Trevor’s face lit up.
‘Ooh, excellent! They told us about this on the Publican course. Witty banter, back and forth; that’s the cornerstone of a successful landlord’s thriving business!’
‘Yes, I’m sure it is,’ Greg said, ‘but all I need to know…’
‘Problem with the missus?’ Trevor said. ‘Or maybe it’s the weather you’d prefer?’
‘No, I just need to know if you’ve seen someone, that’s all.’
‘Really? That’s it?’ Trevor said, looking dejected. ‘I do a great line about the local sports team and how they couldn’t find a way to score within the confines of a brothel.’
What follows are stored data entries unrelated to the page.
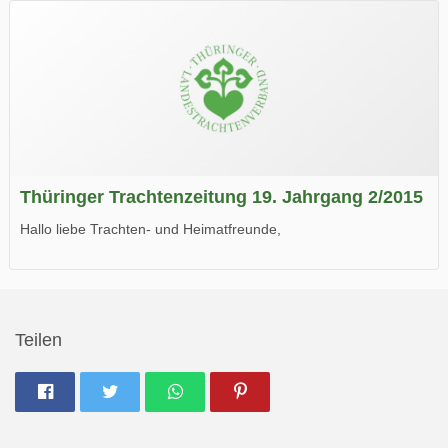
Wir wünschen Euch viel Spaß beim Lesen.
Thüringer Trachtenzeitung 19. Jahrgang 2/2015
Hallo liebe Trachten- und Heimatfreunde,
die neue Ausgabe der der Thüringer Trachtenzeitung ist da.
Wir wünschen Euch viel Spaß beim Lesen.
Teilen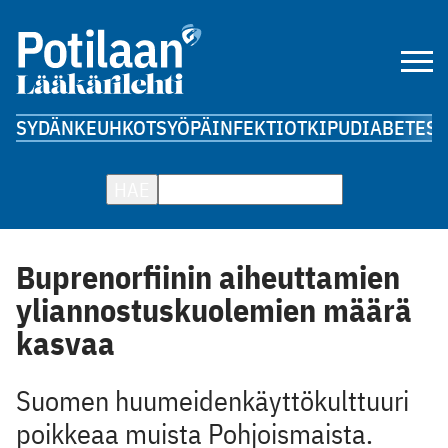
SYDÄN
KEUHKOT
SYÖPÄ
INFEKTIOT
KIPU
DIABETES
A
HAE
Buprenorfiinin aiheuttamien
yliannostuskuolemien määrä
kasvaa
Suomen huumeidenkäyttökulttuuri
poikkeaa muista Pohjoismaista.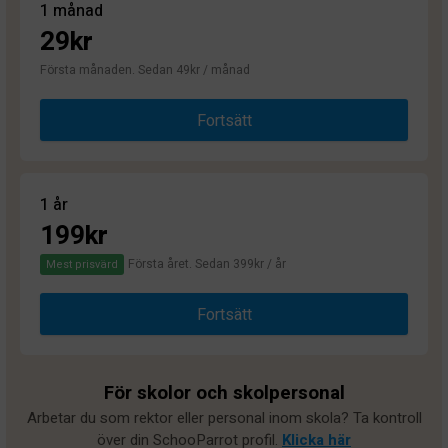
1 månad
29kr
Första månaden. Sedan 49kr / månad
Fortsätt
1 år
199kr
Första året. Sedan 399kr / år
Mest prisvärd
Fortsätt
För skolor och skolpersonal
Arbetar du som rektor eller personal inom skola? Ta kontroll
över din SchooParrot profil.
Klicka här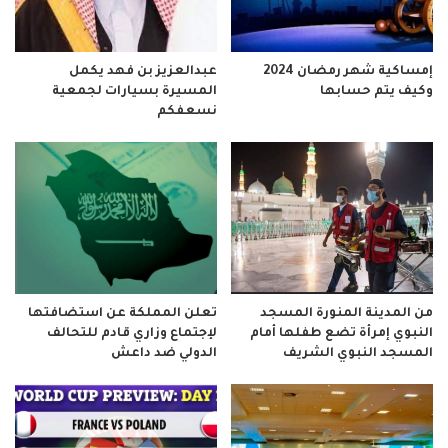
إمساكية شهر رمضان 2024
عبدالعزيز بن فهد يكمل
وكيف يتم حسابها
المسيرة بسيارات لجمعية
نسعفكم
من المدينة المنورة المسجد
تعلن المملكة عن استضافتها
النبوي إمرأة تضع طفلها أمام
لإجتماع وزاري قادم للتحالف
المسجد النبوي الشريف
الدولي ضد داعش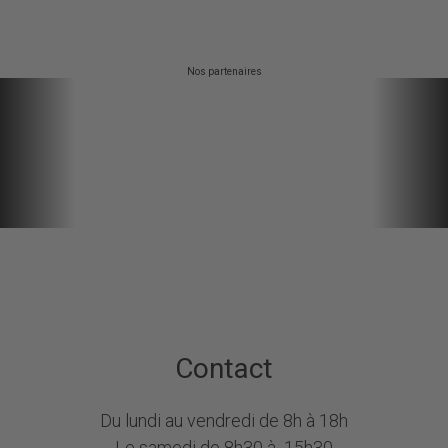
Nos partenaires
Contact
Du lundi au vendredi de 8h à 18h
Le samedi de 8h30 à 15h30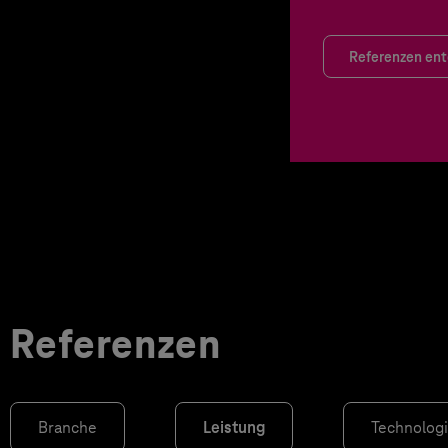
Referenzen en
Referenzen
Branche
Leistung
Technolog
‘I’m looking for my brothel – I mean, brother,’ Greg said, pressing on. ‘He looks like me, only he has dark hair and he’s a bit shorter. Goes by the name Ralph.’
Greg knocked twice and waited. He didn’t know what he was going to say to Ralph; for the moment he was just glad he’d found him. No answer.
‘Ralph, it’s me, Greg,’ he said as he knocked again.
Again, no answer. Just as he was about to try and peer in through the window, Greg heard a rusty creak and then a thud coming from the back of the room. He ran around the back, just in time to see Ralph following his knapsack out the rear window.
Ralph turned as he leant back out of the window. His jerkin caught on the ledge, he lost his balance and fell backwards onto the gravel.
‘Ralph, what are you doing?’
Ralph stood up, brushed himself down and turned to face Greg.
‘Quite clearly, I’m doing a runner. Now, are you going to help me or not?’
‘Ralph, I don’t understand. Why are you doing a runner?’
‘Because, Greg, I owe the landlord three rounds worth of drinks, there’s four blokes sat at a table near the back of the pub who want to break my legs and oh yeah, I lost the stone. Enough about me. How are you?’